This is free lunging we are talking about? or on line? If free lunging, do plenty of changes of direction if he starts to thinking about bucking. He can buck, but he will end up having to turn and go the other way. Don't get mad or upset, just move him on. Do NOT get emotional when he kicks out , but if he comes in to you, move him out immediately. The sooner you can cautch that behavior, the easier it is to change. If he starts to come in when you are asking for forward on the circle, don't wait unti he's close to you. He already made a decision counter to your request; he decided to come in. YOu interrupt that decision before he gets to act three steps on it. from then on, you watch his face and if you see him thinking about it, you give him more work to think about. I dont' mean you punish him, you just put your request for "forward" more obviously in the front of his mind. YOu remind him that you are there and you are a meaningful presence and he'd better be looking because he cannot assume what you are going to do, he needs to watch for the next direction, be it, turn , speed up, slow down, back up , come in to me, go out from me, stand and face me , etc.

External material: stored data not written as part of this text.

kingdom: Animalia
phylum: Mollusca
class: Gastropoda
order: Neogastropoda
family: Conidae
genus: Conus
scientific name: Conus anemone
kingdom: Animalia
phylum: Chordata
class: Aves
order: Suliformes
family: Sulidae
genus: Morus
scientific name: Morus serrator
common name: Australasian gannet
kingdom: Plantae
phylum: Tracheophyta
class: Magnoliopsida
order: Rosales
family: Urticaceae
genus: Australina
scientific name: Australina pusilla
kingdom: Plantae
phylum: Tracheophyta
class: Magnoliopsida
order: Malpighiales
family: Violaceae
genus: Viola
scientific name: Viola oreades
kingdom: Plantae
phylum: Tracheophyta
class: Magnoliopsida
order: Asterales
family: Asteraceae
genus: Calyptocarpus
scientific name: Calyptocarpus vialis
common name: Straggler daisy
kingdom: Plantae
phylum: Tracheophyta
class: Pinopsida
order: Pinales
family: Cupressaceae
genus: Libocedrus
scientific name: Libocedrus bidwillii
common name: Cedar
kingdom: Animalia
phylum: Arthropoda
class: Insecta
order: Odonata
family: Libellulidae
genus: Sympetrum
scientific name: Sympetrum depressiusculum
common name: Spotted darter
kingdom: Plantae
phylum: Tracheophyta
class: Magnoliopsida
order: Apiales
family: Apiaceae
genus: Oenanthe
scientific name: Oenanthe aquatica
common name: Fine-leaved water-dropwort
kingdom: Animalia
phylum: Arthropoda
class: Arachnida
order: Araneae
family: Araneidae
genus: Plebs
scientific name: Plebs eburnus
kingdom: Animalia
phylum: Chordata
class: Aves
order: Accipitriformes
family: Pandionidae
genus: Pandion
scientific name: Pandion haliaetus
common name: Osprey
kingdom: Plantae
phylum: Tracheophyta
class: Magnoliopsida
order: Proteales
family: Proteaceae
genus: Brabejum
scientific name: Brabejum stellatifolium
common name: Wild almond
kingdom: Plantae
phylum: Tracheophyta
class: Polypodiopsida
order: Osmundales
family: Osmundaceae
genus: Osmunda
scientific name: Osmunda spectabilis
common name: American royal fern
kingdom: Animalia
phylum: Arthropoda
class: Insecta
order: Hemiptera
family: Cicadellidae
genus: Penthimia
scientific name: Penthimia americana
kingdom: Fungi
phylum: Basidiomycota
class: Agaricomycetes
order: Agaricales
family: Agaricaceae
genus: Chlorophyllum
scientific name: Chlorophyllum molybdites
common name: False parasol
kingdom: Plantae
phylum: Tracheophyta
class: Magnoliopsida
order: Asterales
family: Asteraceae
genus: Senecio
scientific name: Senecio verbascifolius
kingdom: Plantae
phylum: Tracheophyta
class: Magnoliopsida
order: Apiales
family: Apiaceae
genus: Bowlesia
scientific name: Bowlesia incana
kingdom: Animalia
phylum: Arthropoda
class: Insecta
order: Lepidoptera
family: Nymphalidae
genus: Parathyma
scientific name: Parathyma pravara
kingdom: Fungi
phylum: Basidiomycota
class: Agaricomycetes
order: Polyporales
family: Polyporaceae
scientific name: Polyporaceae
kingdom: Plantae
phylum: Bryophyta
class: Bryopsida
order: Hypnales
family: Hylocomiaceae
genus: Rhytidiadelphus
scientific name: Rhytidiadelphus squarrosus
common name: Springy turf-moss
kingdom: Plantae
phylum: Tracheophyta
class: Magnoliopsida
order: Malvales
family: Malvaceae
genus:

The horse is "complaining" about the changes in his life. But, if you give him a lot to think about he will let go of that irritable resistance.


----------



## Ripplewind (Mar 22, 2012)

Conrad And Freddie said:


> I literally growl at him and smack the whip on the ground and he will throw his head up, put his ears forward and behave for awhile then he will try again. Today when I was lunging him I kept him in a smaller circle, so that I could get him to really concentrate. He did the head tossing and tried to cut my circle a few times, but on the whole he was pretty good for what he usually is. Towards the end of the lunge however he started to go sour again and jumped away from me and did a huge buck and threw his head around. As soon as he did this I smacked the whip on thr ground and growled loudly at him and he just froze and stood facing me with his head high, ears forward and started chewing. I started him again and for the whole lunge he kept his nose to the ground and lifted it a couple of times to watch me, the he put it down again.


Is growling and cracking the whip the answer? I wondered this as I read the first half of your post, but when I read about how he all of the sudden froze and listened to you, I came to a rookie conclusion: I think he is disrespecting you. However, try to not crack the whip. That might be adding to his agitation and fear. Being more gentle will take more time, but you will have less chance of having a spooky horse....as far as I know. ^^;


----------